「夜に塗れた魔女の転生譚」
「トリック・オア・トリート!」
カボチャを一生懸命くり抜いた中に蠟燭を入れて、火がもたらす明かりが怪しげに街を照らし始める頃。
子どもたちは魔女やお化けの恰好をして、お菓子を貰いに近所の家を訪問する。
それが、近年のハロウィンのやり方らしい。
なんて平和だろう。
なんて、幸福な光景だろう。
「お菓子、貰いに行かないの?」
今日の日のために、伝統的な魔女の恰好ができるように準備をした。
けれど、まとった真っ黒なワンピースは暗闇に紛れると姿を隠してしまう。
それなのに、ジャック・オー・ランタンの光から逃げ続けていた私を彼は見つけてくれた。

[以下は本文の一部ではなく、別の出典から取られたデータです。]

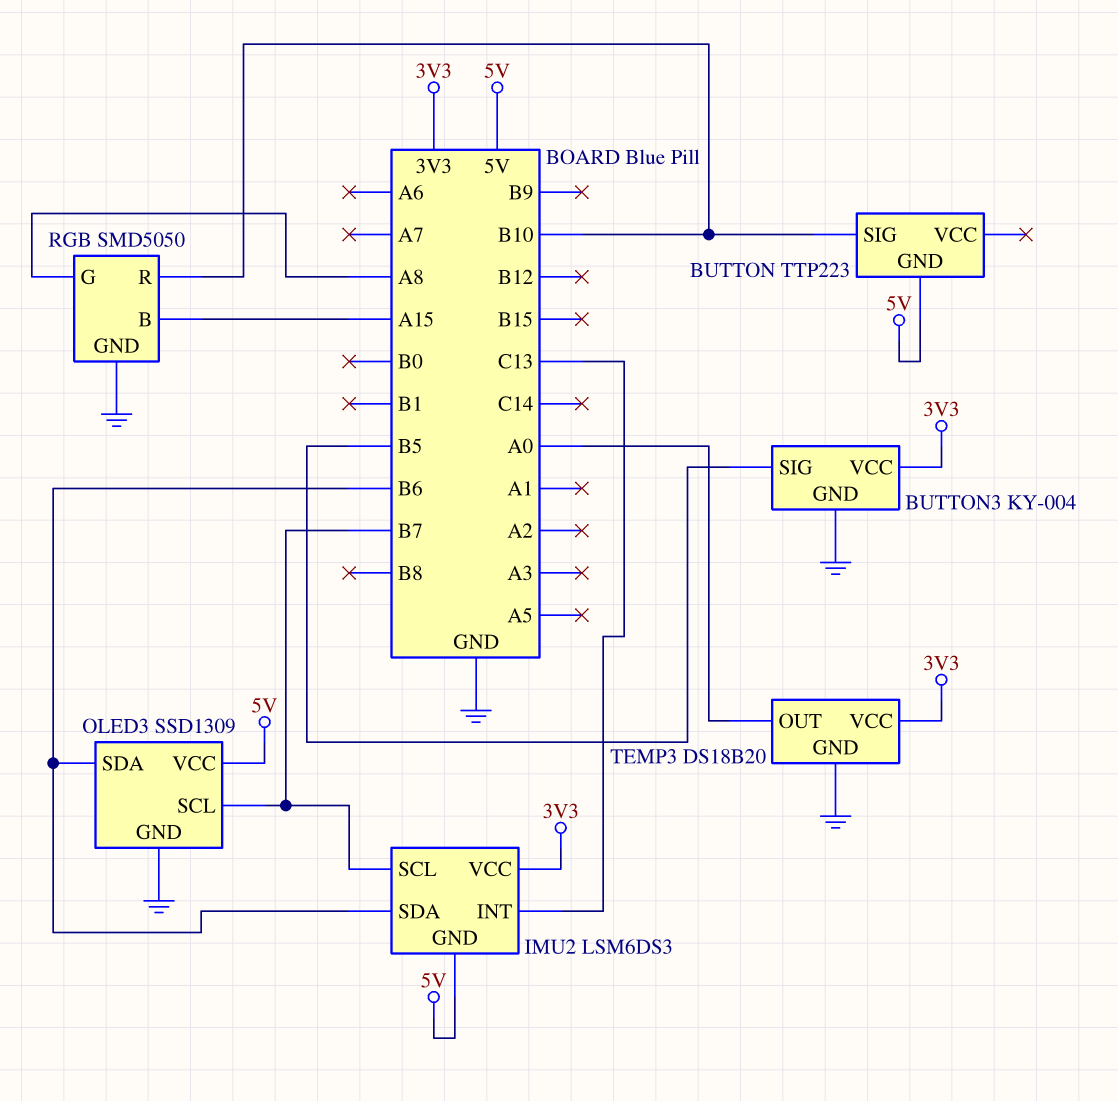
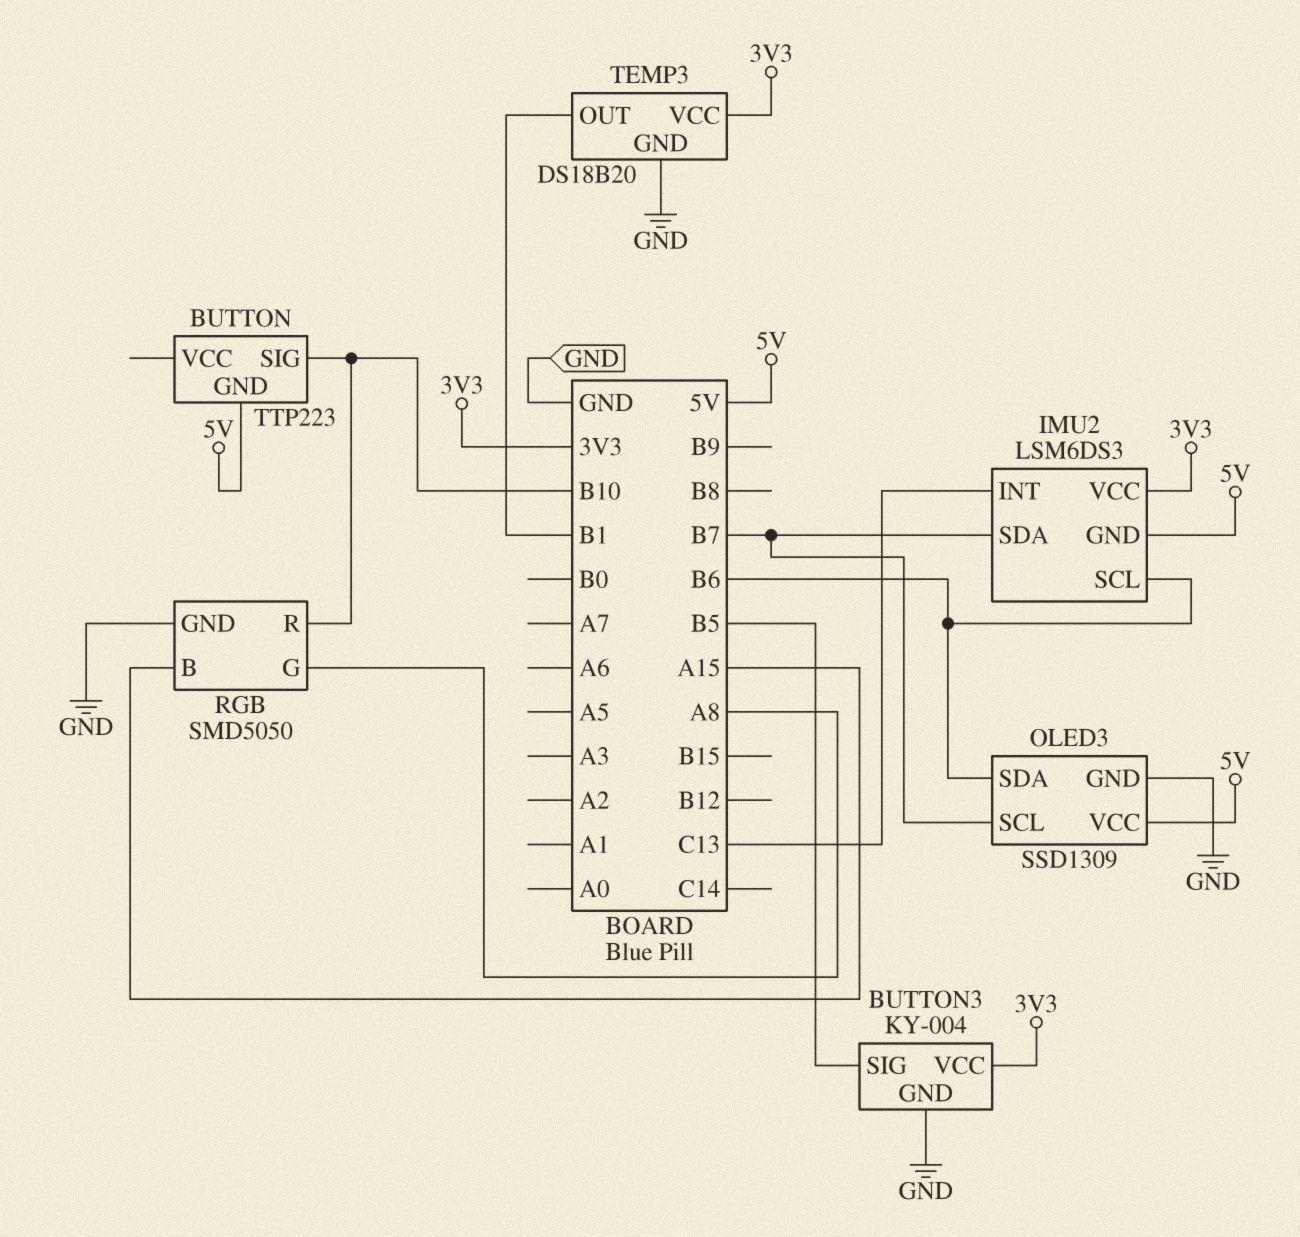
IMU2 pin SCL: B7 -> B6
IMU2 pin SDA: B6 -> B7
TEMP3 pin OUT: A0 -> B1

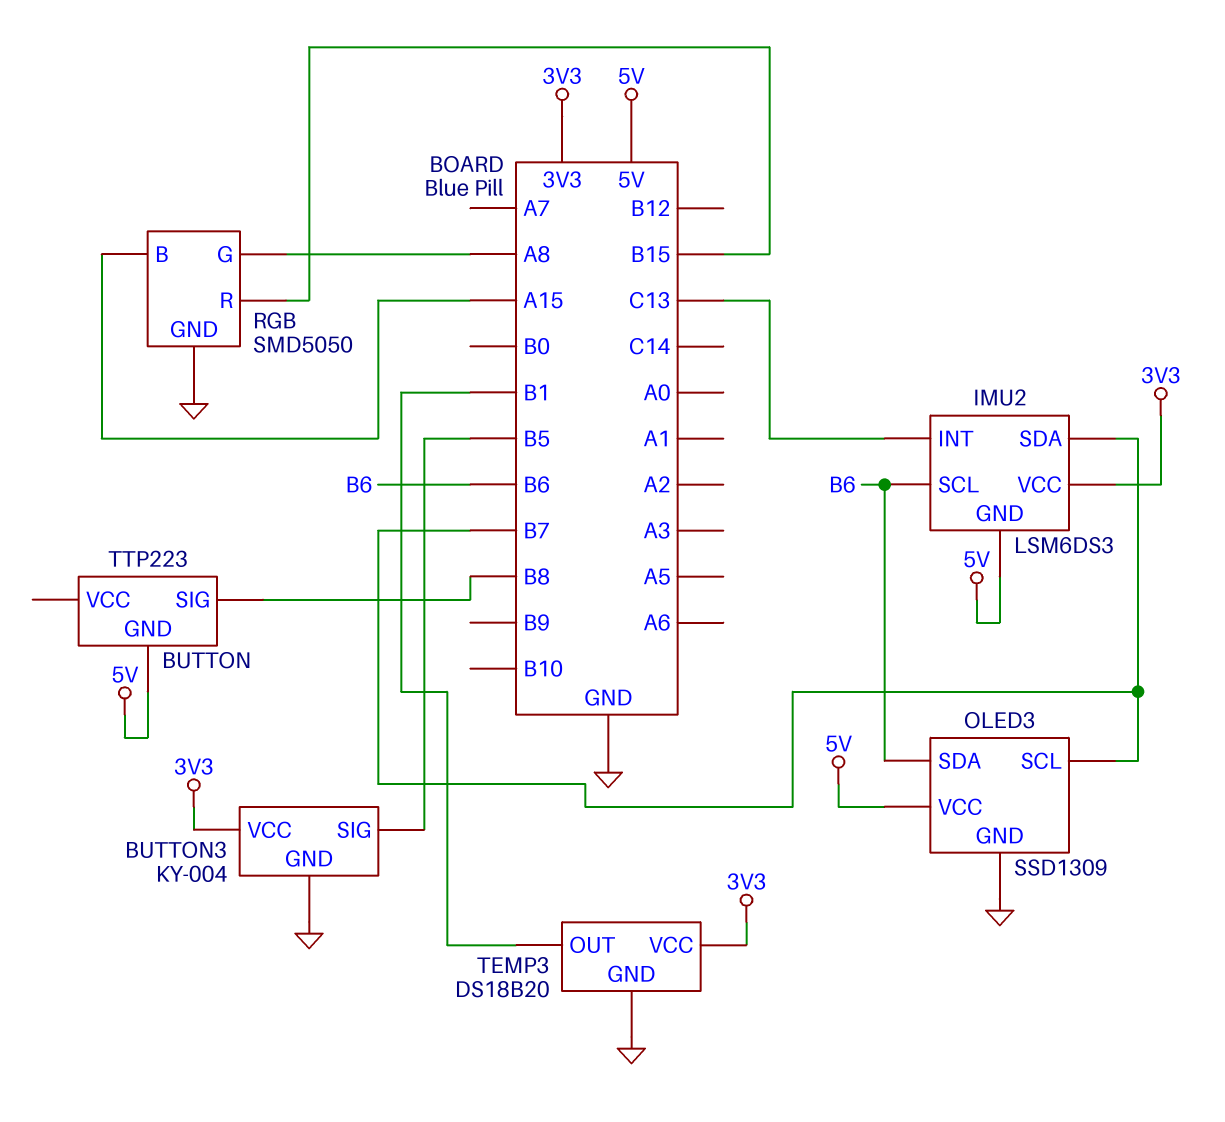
BUTTON pin SIG: B10 -> B8
RGB pin R: B10 -> B15

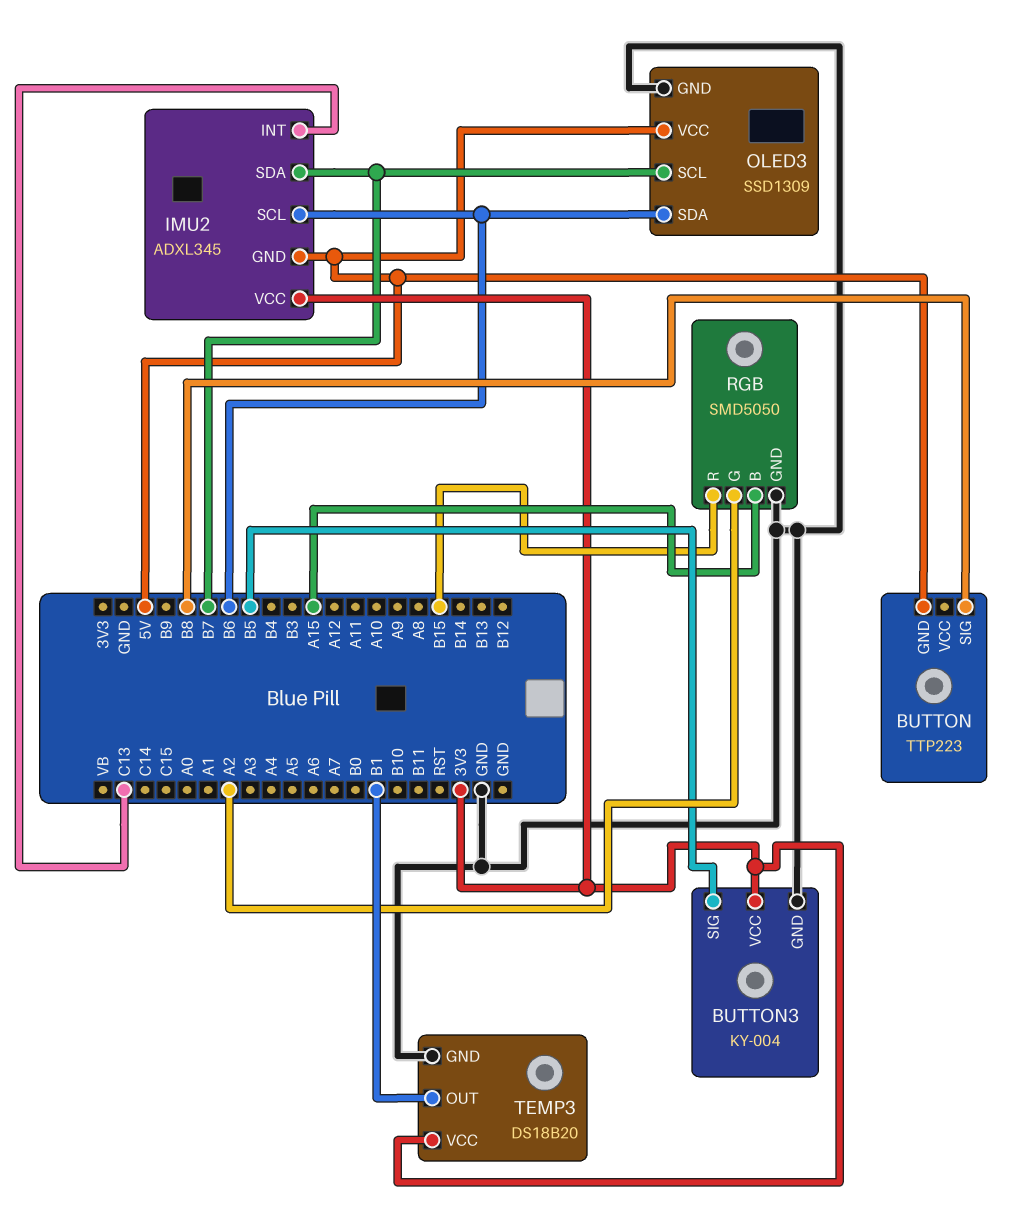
IMU2: LSM6DS3 -> ADXL345
RGB pin G: A8 -> A2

「……私は魔女だから、お菓子を持ってない人がいたら呪いをかけちゃう……」
箒を持つ手が震える。
けど、暗闇にいれば手の震えすら気づかれないはず。
だから、大丈夫。
きっと彼はいつか、私に飽きていなくなってしまうはずだから。
「あ! 分かった!」
「え?」
「舞台役者を目指しているんだね!」
「……え?」
「うん、すっごく上手だよ! 魔女の物真似!」
暗闇に身を潜める私に対して、彼はジャック・オー・ランタンの光に包まれたような煌びやかな世界で綺麗に笑った。
「違……私は本物の魔女……」
「トリック・オア・トリート」
あ、こんなに綺麗な笑みを浮かべてくれる子がいるんだ。
彼の笑顔を見た瞬間、救われたような、ほっとするような、なんだか柔らかな気持ちが湧き上がるのに気づいた。
「私……お菓子は持ってない……」
「知ってるよ」
「えっと……」
「僕と同じで、お菓子を貰いに行く側だもんね」
あ、この世界は平和らしい。
私が生きる世界は、優しい世界だってことを彼は教えてくれた。
「僕も困ったことに、お菓子をくれない君に対しての悪戯が思いつかないんだ」
ジャック・オー・ランタンから漏れ出す光を怖いと思った。
「だから、僕に呪いをかけてください」
でも、今日は、街中にジャック・オー・ランタンが存在してくれて良かったと思う。
街を行き交う人たちや、目の前にいる彼が、こんなにも美しい笑顔を浮かべていることに気づくことができたから。
「お菓子を持っていない魔女さん」
この日、このとき、この瞬間。
私の口角が、初めて上を向いた。